The SEC proposal, formally titled “Enhancement and Standardization of Climate-Related Disclosures for Investors,” is considered a key component of the Biden Administration’s efforts to cut U.S. greenhouse gas emissions by as much as 52% (below 2005 levels) by 2030. (CBS-AP | Bloomberg Axios, March 21)  

#  #  # 

CRE Industry Encouraged to Participate in Energy Department’s “Better Climate Challenge” to Reduce GHG Emissions

U.S. Energy Secretary Jennifer Granholm

U.S. Energy Secretary Jennifer Granholm, above, announced on Nov. 3  a “soft launch” of the multi-sector Better Climate Challenge at the COP26 international conference in Glasgow. This new Department of Energy (DOE) effort aims to recognize U.S. real estate, industrial, and other companies that voluntarily agree to slash their GHG emissions – and share their “best practices” toward achieving emissions reduction goals. (Climate Challenge Factsheet | FAQs | Informational webinar

Program Requirements 

  • The key element of DOE’s voluntary challenge is for companies to commit to reduce  direct emissions (“scope 1”), and emissions from electricity purchases (“scope 2”), by 50% over 10 years. There is no requirement to quantify or reduce indirect “scope 3” emissions.
  • The 10-year window is measured from a baseline of up to five years before a company joins the program.
  • Commitments to reduce emissions must be across a building portfolio.
  • Participating companies must also pursue an efficiency target, to prioritize energy savings that will contribute toward the 50% reduction in portfolio-wide emissions over a decade.
  • Companies joining the program must pledge to share energy and emissions data for 10 years through  EPA’s Portfolio Manager, publicly report on progress, participate in peer-to-peer exchanges, and help develop industry best practices.

Corporate Purchases of Clean Power

Better Climate Challenge logo

  • DOE staff discussed the new program yesterday with The Roundtable’s Sustainability Policy Advisory Committee (SPAC).
  • DOE explained that to reach the 50% emissions reduction target, companies can tally their long-term clean power purchase agreements (PPA) and associated renewable energy certificates (RECs). PPAs and RECs are increasingly common strategies used by CRE and other sectors to help deliver more renewable energy to the electricity grid.
  • Staff further explained that it does not intend for certain carbon “offsets” (such as planting trees offsite) to count towards meeting the 50% emissions reduction target.

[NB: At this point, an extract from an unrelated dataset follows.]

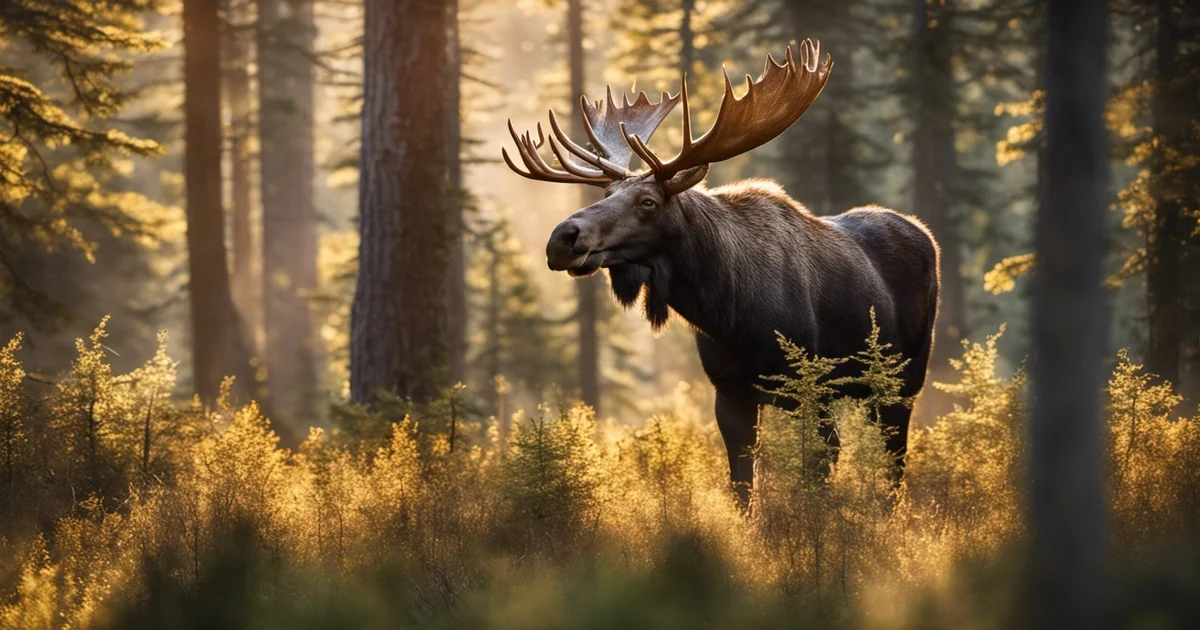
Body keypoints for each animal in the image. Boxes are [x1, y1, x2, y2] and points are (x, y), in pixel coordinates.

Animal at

Partnership Agreements and Public Recognition

  • Companies that pledge to participate in the Better Climate Challenge must sign a partnership agreement with DOE.
  • DOE will work with organizations as they develop organization-wide GHG emissions reduction plans and provide technical assistance with meeting corporate goals.
  • DOE aims for the Challenge to develop and provide “alternative pathways” that present options for companies to set and achieve climate targets.

  • Organizations that have already made similar commitments are encouraged to reach out to DOE to discuss how they can participate. For example, DOE will accept pre-established corporate goals with an approved 1.5° Celsius aligned science-based target, on a case-by-case basis.
  • Aside from Wednesday’s “soft launch,” DOE plans further public recognition for participating companies during a formal launch slated for early 2022. DOE also intends to feature companies that participate in the Challenge at its next annual Better Buildings Summit in Washington, D.C. on May 17-19, 2022.
  • So far, 32 organizations have publicly pledged their commitment to the Better Climate Challenge as DOE elevates outreach out to private sector companies, states, municipalities and other organizations.